Эти места считались спокойными — относительно, потому что спокойных мест в Афганистане нет. Но большинство населения здесь — не поддерживало Талибан, просто потому, что большинство здесь составляли таджики и туркмены. Потомки тех, кто в прошлом веке бежал сюда от репрессий и ужасов большевизма. Они прекрасно помнили, как талибы пришли сюда в девяносто седьмом и что они тут творили. Поэтому, большинство населения состояло в исламской милиции, они готовились к тому, что НАТО рано или поздно уйдет и им придется разбираться с Талибаном и пуштунами с оружием в руках. К немцам — исламская милиция относилась неоднозначно, где-то делились информацией, где-то просто держали вооруженный нейтралитет. Но проблем хватали. Рядом — граница. Пакистан, северные территории, очень дикие места, которые Исламабад никогда толком не контролировал. Оттуда — приходили банды, обстреливали, взрывали на дороге. Самое страшное было то, что если люди старшего и среднего возраста были поголовно против талибов — то среди молодежи было уже достаточно радикалов, которые слушали радикальных мулл в тайных молельных комнатах и оказывали поддержку Талибану. А то — и сами нападали…
Лейтенанта разбудили ребята его отделения. Надо было двигаться…
Было еще темно, но в модулях тех, кто отъезжает, горел свет. Сопя и ругаясь, мужики одевали осточертевшую форму, предвкушая полет из Баграма — через Россию на родину. У немцев были хорошие отношения с Россией и немецкие самолеты из Афганистана она пропускала.
— Господи, как мне всего этого будет не хватать… — сказал весельчак Гюнтер Шальке, упихивая свой рюкзак так, чтобы он закрылся.

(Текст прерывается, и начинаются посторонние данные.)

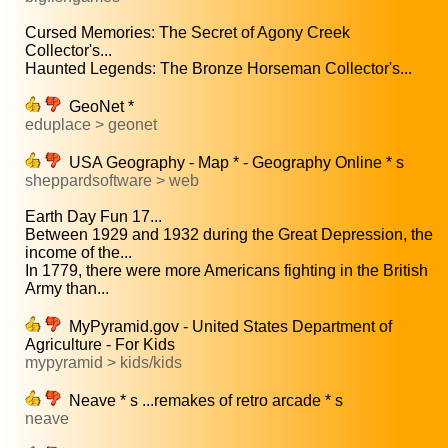
Cursed Memories: The Secret of Agony Creek
Collector's...
Haunted Legends: The Bronze Horseman Collector's...
GeoNet *
eduplace > geonet
USA Geography - Map * - Geography Online * s
sheppardsoftware > web
Earth Day Fun 17...
Between 1929 and 1932 during the Great Depression, the
income of the...
In 1779, there were more Americans fighting in the British
Army than...
MyPyramid.gov - United States Department of
Agriculture - For Kids
mypyramid > kids/kids
Neave * s ...remakes of retro arcade * s
neave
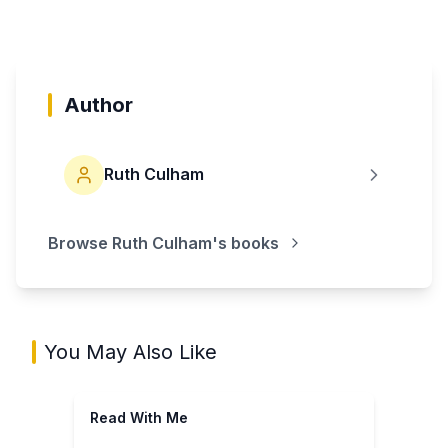
Author
Ruth Culham
Browse
Ruth Culham
's books
You May Also Like
Read With Me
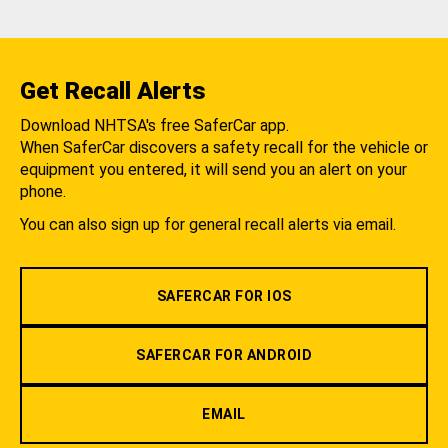
Get Recall Alerts
Download NHTSA's free SaferCar app.
When SaferCar discovers a safety recall for the vehicle or
equipment you entered, it will send you an alert on your
phone.
You can also sign up for general recall alerts via email.
SAFERCAR FOR IOS
SAFERCAR FOR ANDROID
EMAIL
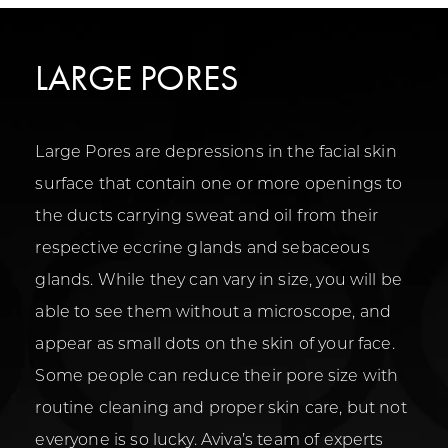
LARGE PORES
Large Pores are depressions in the facial skin
surface that contain one or more openings to
the ducts carrying sweat and oil from their
respective eccrine glands and sebaceous
glands. While they can vary in size, you will be
able to see them without a microscope, and
appear as small dots on the skin of your face.
Some people can reduce their pore size with
routine cleaning and proper skin care, but not
everyone is so lucky. Aviva’s team of experts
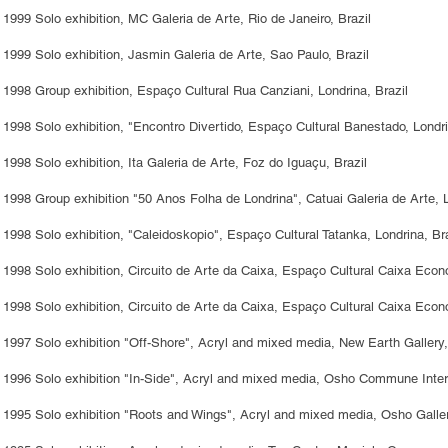
1999 Solo exhibition, MC Galeria de Arte, Rio de Janeiro, Brazil
1999 Solo exhibition, Jasmin Galeria de Arte, Sao Paulo, Brazil
1998 Group exhibition, Espaço Cultural Rua Canziani, Londrina, Brazil
1998 Solo exhibition, "Encontro Divertido, Espaço Cultural Banestado, Londri
1998 Solo exhibition, Ita Galeria de Arte, Foz do Iguaçu, Brazil
1998 Group exhibition "50 Anos Folha de Londrina", Catuai Galeria de Arte, L
1998 Solo exhibition, "Caleidoskopio", Espaço Cultural Tatanka, Londrina, Bra
1998 Solo exhibition, Circuito de Arte da Caixa, Espaço Cultural Caixa Econ
1998 Solo exhibition, Circuito de Arte da Caixa, Espaço Cultural Caixa Econo
1997 Solo exhibition "Off-Shore", Acryl and mixed media, New Earth Gallery,
1996 Solo exhibition "In-Side", Acryl and mixed media, Osho Commune Intern
1995 Solo exhibition "Roots and Wings", Acryl and mixed media, Osho Galler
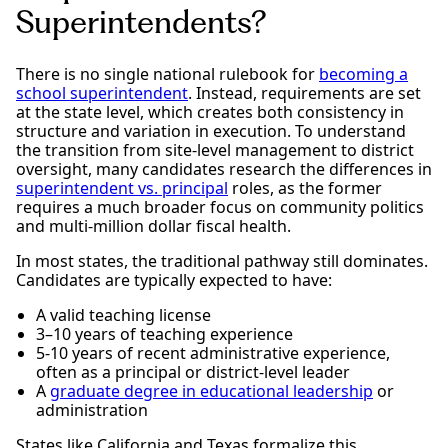
Superintendents?
There is no single national rulebook for
becoming a
school superintendent
. Instead, requirements are set
at the state level, which creates both consistency in
structure and variation in execution. To understand
the transition from site-level management to district
oversight, many candidates research the differences in
superintendent vs. principal
roles, as the former
requires a much broader focus on community politics
and multi-million dollar fiscal health.
In most states, the traditional pathway still dominates.
Candidates are typically expected to have:
A valid teaching license
3–10 years of teaching experience
5-10 years of recent administrative experience,
often as a principal or district-level leader
A
graduate degree in educational leadership
or
administration
States like California and Texas formalize this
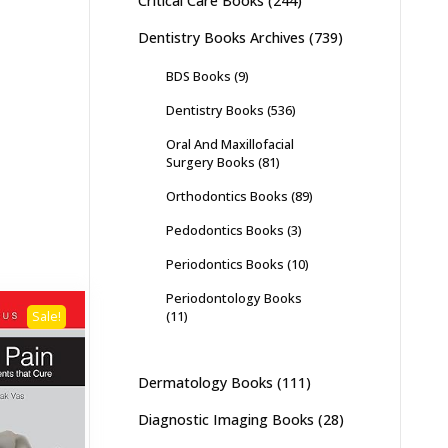
Critical Care Books
(244)
Dentistry Books Archives
(739)
BDS Books
(9)
Dentistry Books
(536)
Oral And Maxillofacial
Surgery Books
(81)
Orthodontics Books
(89)
Pedodontics Books
(3)
Periodontics Books
(10)
Periodontology Books
(11)
Sale!
Dermatology Books
(111)
Diagnostic Imaging Books
(28)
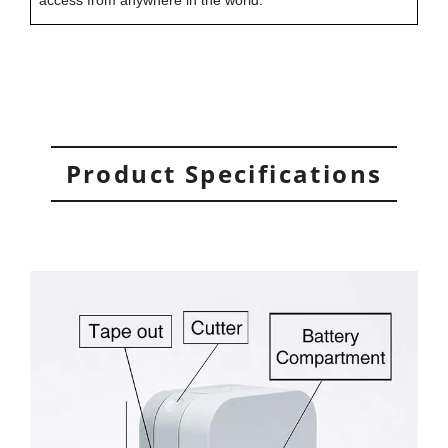
access from anywhere in the world.
Product Specifications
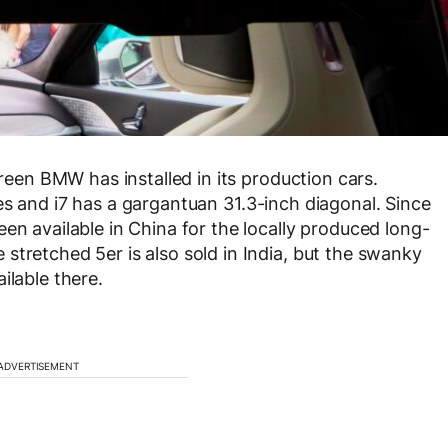
creen BMW has installed in its production cars.
es and i7 has a gargantuan 31.3-inch diagonal. Since
en available in China for the locally produced long-
stretched 5er is also sold in India, but the swanky
ilable there.
ADVERTISEMENT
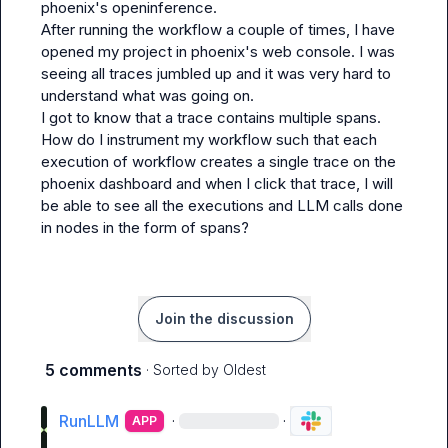
phoenix's openinference.

After running the workflow a couple of times, I have 
opened my project in phoenix's web console. I was 
seeing all traces jumbled up and it was very hard to 
understand what was going on.

I got to know that a trace contains multiple spans. 
How do I instrument my workflow such that each 
execution of workflow creates a single trace on the 
phoenix dashboard and when I click that trace, I will 
be able to see all the executions and LLM calls done 
in nodes in the form of spans?
Join the discussion
5 comments
· Sorted by
Oldest
RunLLM
·
·
APP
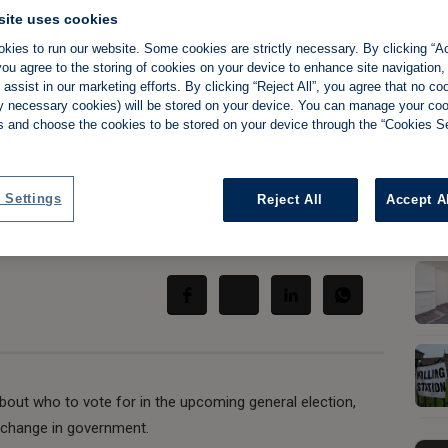
site uses cookies
kies to run our website. Some cookies are strictly necessary. By clicking “Ac
ou agree to the storing of cookies on your device to enhance site navigation,
assist in our marketing efforts. By clicking “Reject All”, you agree that no co
landlords worried
tly necessary cookies) will be stored on your device. You can manage your co
s and choose the cookies to be stored on your device through the “Cookies Se
government
 Settings
Reject All
Accept A
Share:
about who to vote for in the upcoming general election,
l change in government.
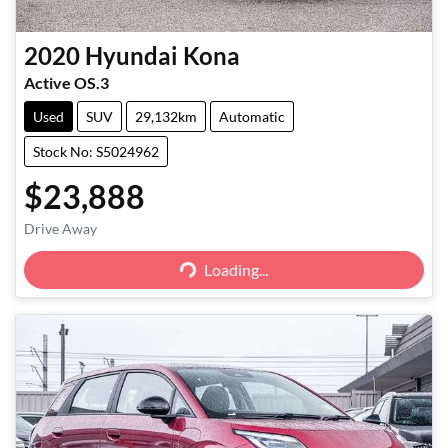
2020
Hyundai
Kona
Active OS.3
Used
SUV
29,132km
Automatic
Stock No: S5024962
$23,888
Loading...
Drive Away
Loading...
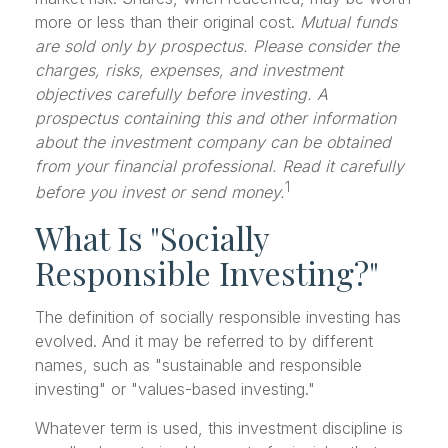
more or less than their original cost.
Mutual funds
are sold only by prospectus. Please consider the
charges, risks, expenses, and investment
objectives carefully before investing. A
prospectus containing this and other information
about the investment company can be obtained
from your financial professional. Read it carefully
1
before you invest or send money.
What Is "Socially
Responsible Investing?"
The definition of socially responsible investing has
evolved. And it may be referred to by different
names, such as "sustainable and responsible
investing" or "values-based investing."
Whatever term is used, this investment discipline is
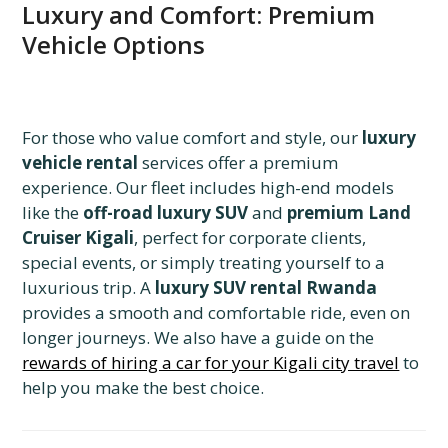
Luxury and Comfort: Premium
Vehicle Options
For those who value comfort and style, our
luxury
vehicle rental
services offer a premium
experience. Our fleet includes high-end models
like the
off-road luxury SUV
and
premium Land
Cruiser Kigali
, perfect for corporate clients,
special events, or simply treating yourself to a
luxurious trip. A
luxury SUV rental Rwanda
provides a smooth and comfortable ride, even on
longer journeys. We also have a guide on the
rewards of hiring a car for your Kigali city travel
to
help you make the best choice.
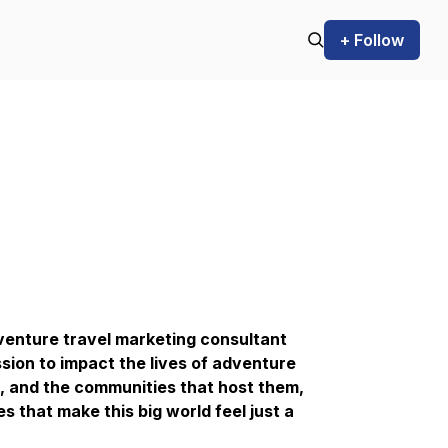
+ Follow
venture travel marketing consultant
ssion to impact the lives of adventure
e, and the communities that host them,
 that make this big world feel just a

В ответ — кто-то бросил в него ботинком.
— Да пошел ты…
— Ему Нонна написала.
— Что?
— Что нашла себе кого получше, не такого придурка, как он.
Гюнтер запустил сапогом в ответ.
— Ну, хватит, хватит… — остудил пыл сражающихся лейтенант.
Сам лейтенант наскоро собрал мешок. Этот айнзац у него был первым — и он не был уверен, что хочет сюда во второй раз. Хотя после возвращения его однозначно ждало повышение — офицеров с боевым опытом повышали в звании на одну ступень сразу, вне зависимости от выслуги лет.
— Парни! — громко сказал он — послушайте меня, пожалуйста.
Все выстроились — и кто уложил мешок, и кто не успел этого сделать.
— Я хочу вам сказать две вещи. Первая — сегодня или завтра мы улетим отсюда. И я не знаю — вернемся сюда или нет. Возможно, кому то из вас по возвращении будет помниться только плохое — или захочется сделать что-то плохое. Если так будет — помните, пожалуйста, ради чего мы здесь были, ради чего мы прошли через все это. Кто-то — даже кто-то из немцев — скажет, что мы были здесь как оккупанты. Кто-то скажет, что надо было здесь всех вырезать, а мы просто прохлаждались здесь и занимались всякой ерундой. Ни то, ни другое не является правдой. Правда в том, что мы пришли сюда без приглашения — но пришли сюда, чтобы помочь людям. Эти люди — они не такие плохие, как кому-то кажется, просто они не знают другой жизни кроме этой, и мы, как смогли — помогли им что-то построить, что-то лучшее, чем то, что у них было. Мы здесь помогали людям и старались делать хорошее, поступать всегда правильно. Даже если у нас это не всегда получалось. Помните это, и не оскорбляйте память об этом, когда вы окажетесь на родине.